Gather your strength and walk away now.

BumbleBeee69 · 14/08/2019 00:07

Pack his bags and send him home OP.

Do not look back at this TWAT. Flowers

HollowTalk · 14/08/2019 00:13

Be strong, OP, and tell him to go. It's only a matter of time before he falls into bed with her - if you dump him you'll feel so much better than if he dumps you.

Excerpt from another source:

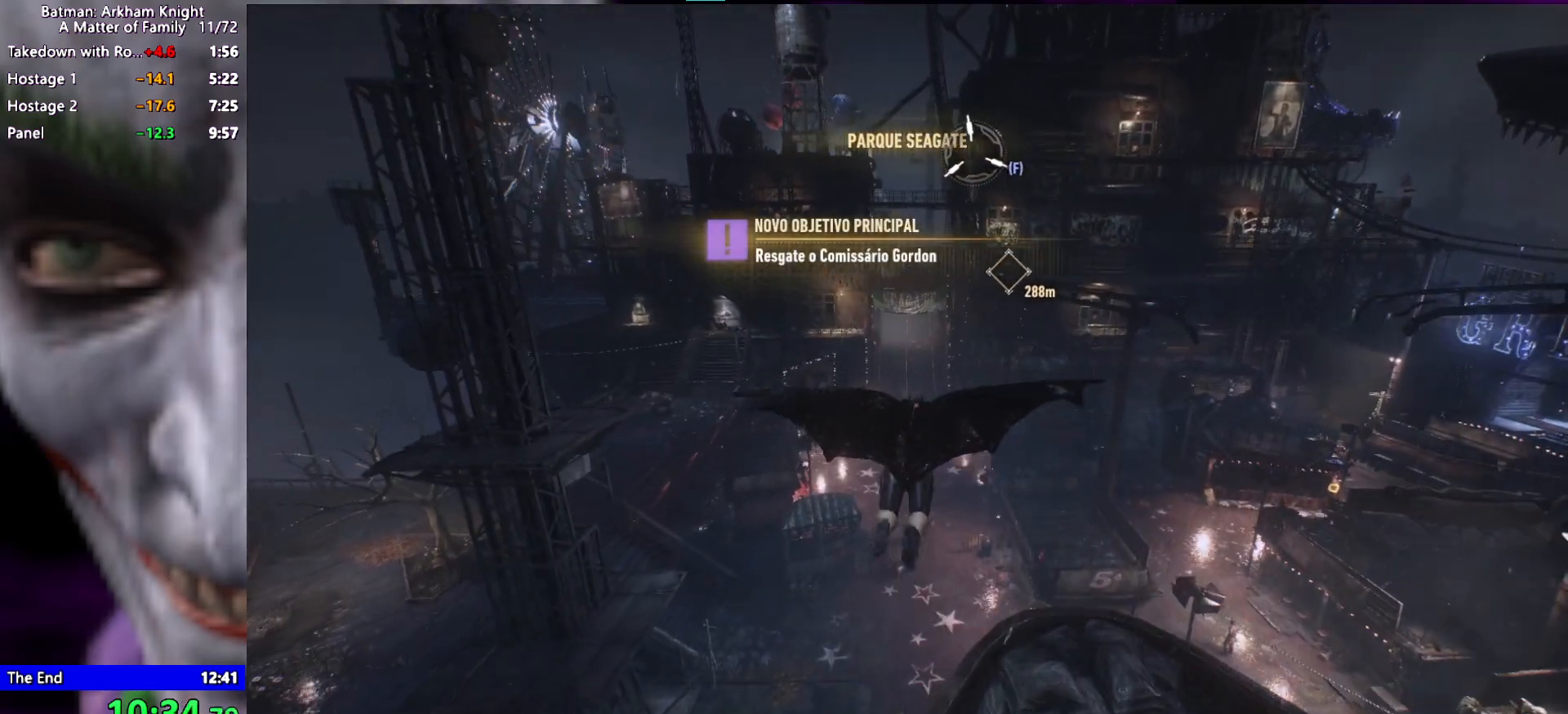
{"keys": ["space"], "events": []}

PickAChew · 14/08/2019 00:16

End the IVF.

Walk.

He will never detach and step up.

Simone8 · 18/05/2020 03:32

I have joined this forum today, but I have been reading and benefitting from it for a half-year. I want to just add a message to the OP at this point if that is okay. You are being dreadfully abused by your husband, and to make matters worse have been trying for years without success to have a child with him through in-vitro fertilization. You must be in pain from that long effort already, but to have to doubt with overwhelming reason his commitment to you is just too much to bear. It might be fortunate after all that you and he have not yet conceived in-vitro. You would not want to bring an innocent baby into the kind of non-relationship you have with this man. From what I have read in this forum for a half-year, dysfunctional marriages become virtually inescapable once there are children. And everybody suffers. Please take the time you need to read more about the extreme stresses other women have gone through and described in these threads. The best thing you can do is to prepare yourself to leave this failing marriage yourself, and as someone else suggested stop the efforts to conceive a child with this heartless, indifferent man. You deserve so much better, and you achieve it by setting yourself free to begin a new and better relationship that will reward you in the ways you deserve. One last thing from my own experience: the longer you stay in this situation, being ignored and never honored by this man, feeling dismissed and degraded by his selfish behavior, the harder it will be to regain your selfhood and self-love and indeed your happiness. This can be done, but it requires preparing to walk away from this unhappy 'marriage' and unhappy life before you feel even worse. Best of luck to you. You have a better life waiting for you, dear woman. {ps, would attach a bouquet of flowers icon if I knew how to find the icons here}

Wewearpinkonwednesdays · 18/05/2020 03:37

This thread is nearly a year old. OP is long gone I would imagine.